Esodo ou comment le monde de la scène se voit ravagé par le fracas inouï du silence des victimes de l’Histoire
Esodo, la pièce de l’exode, la pièce de la perte cruelle et crue de terre, culture, et humanité. Dans la solitude et la torture, les cris et le silence des victimes de l’Histoire dévoreuse d’homme, la voix de Pippo Delbono fouille notre cœur, interroge notre âme, et, démiurge un peu fou, toujours sensible, il sait tirer du chaos et de la mort des images et des mots de pure survivance, de profonde beauté. Il fait entendre le silence, il rend inoubliables les oubliés, il dresse des voies dans le désert, des parcours qui s’essayent à redonner voie/voix à la vie qui subsiste, il montre la force de la vie dans la survie même, il visite les lieux de la mort et a toujours une lampe pour nous perdre, nous guider et nous éveiller, une lampe pour déceler un espoir et une force dernière, lui, le promeneur des âmes, qui fait des processions funèbres une cérémonie festive, une grande prière envoûtante — et drôle.
Dans un rapprochement de fragments visuels qui semblent naître de la bande son (qui peut utiliser avec brio le bruit d’inquiétants hélicoptères) et du silence, se rencontrent différentes figures fortes et étranges de l’exode universel, juifs et arabes, jeune homme au village détruit et adorateur de la consommation ou encore victime de la torture.

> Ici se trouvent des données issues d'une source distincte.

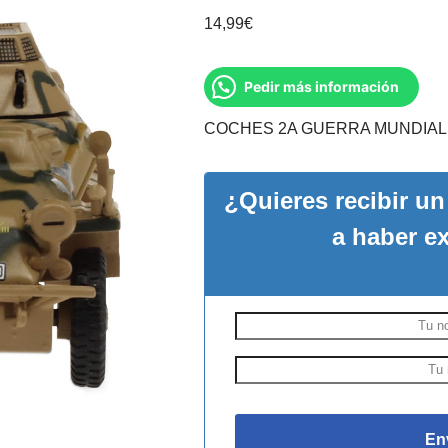
14,99
€
Pedir más información
COCHES 2A GUERRA MUNDIAL 
¿Quieres recibir u
a haber e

Avec un art rare de la chorégraphie formelle et tonique, Pippo Delbono, de sa voix douce d’émotion, fait exploser la vie de ceux-là, ceux qui ont perdu tout sol, tout horizon, en levant autour d’eux des morceaux de culture généreuse et inquiète qui cernent la douleur et l’espoir : Brecht, Chaplin… et tant d’autres
Creuser le sens trop humain de l’exode
Esodo croît d’un lieu ravagé, ni lieu naturel, ni lieu identifiable culturellement. Même pas des vestiges, ni des traces : un lieu en ruine qui abroge la présence de toute civilisation hors du chaos et de la mort, un lieu impossible à localiser, dévasté. Des portes qui ne mènent nulle part, des murs délabrés qui n’enclosent plus rien, sur des monticules de cendres, de terre et de briques. Pippo Delbono a eu ici le génie de dresser sur scène un espace qui amène le spectateur à faire l’expérience de la perte du territoire, du sol culturel, de la terre natale, de l’espace humanisé. Le passé humain est mort, détruit sans doute par l’homme, et l’avenir impossible sur ces terres noircies, brûlées, stériles. Dans ce désarroi de l’homme, par cette création d’un espace éreinté, Pippo Delbono trouve et invente une place à ceux qui se voient marqués par l’exode, qui les prive des conditions physiques minimales nécessaires à toute culture : un espace ouvrable, un temps ouvert.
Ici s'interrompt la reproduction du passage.